§ **AIM OF THE TASK**: Retype, without any change, the line that contains "module lab_3(output logic" and every line that follows it to the end of the entries, and nothing else.

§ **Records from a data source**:
===============
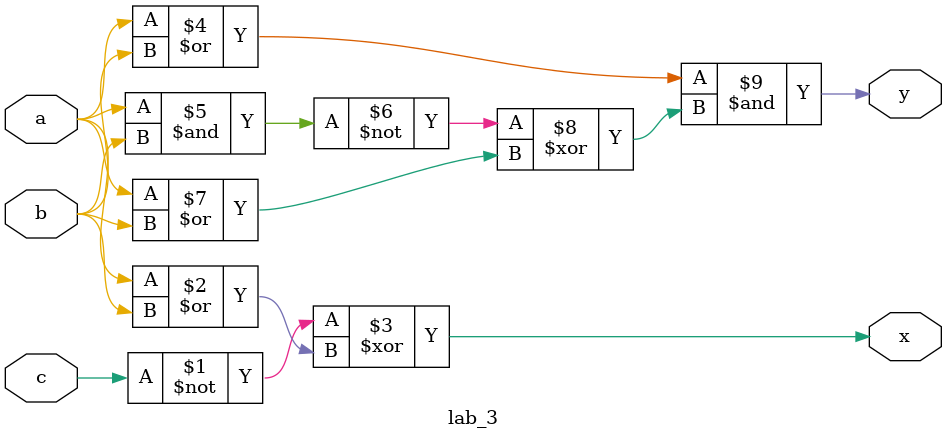
<source format=sv>
module lab_3(output logic x,y,
            input logic a,b,c
            );
   assign x = ~c ^ (a | b);
   assign y = ((a|b) & ((~(a&b))^(a|b)));
endmodule
</source>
===============
§ **ANSWER TO THIS TASK**:
module lab_3(output logic x,y,
            input logic a,b,c
            );
   assign x = ~c ^ (a | b);
   assign y = ((a|b) & ((~(a&b))^(a|b)));
endmodule
</source>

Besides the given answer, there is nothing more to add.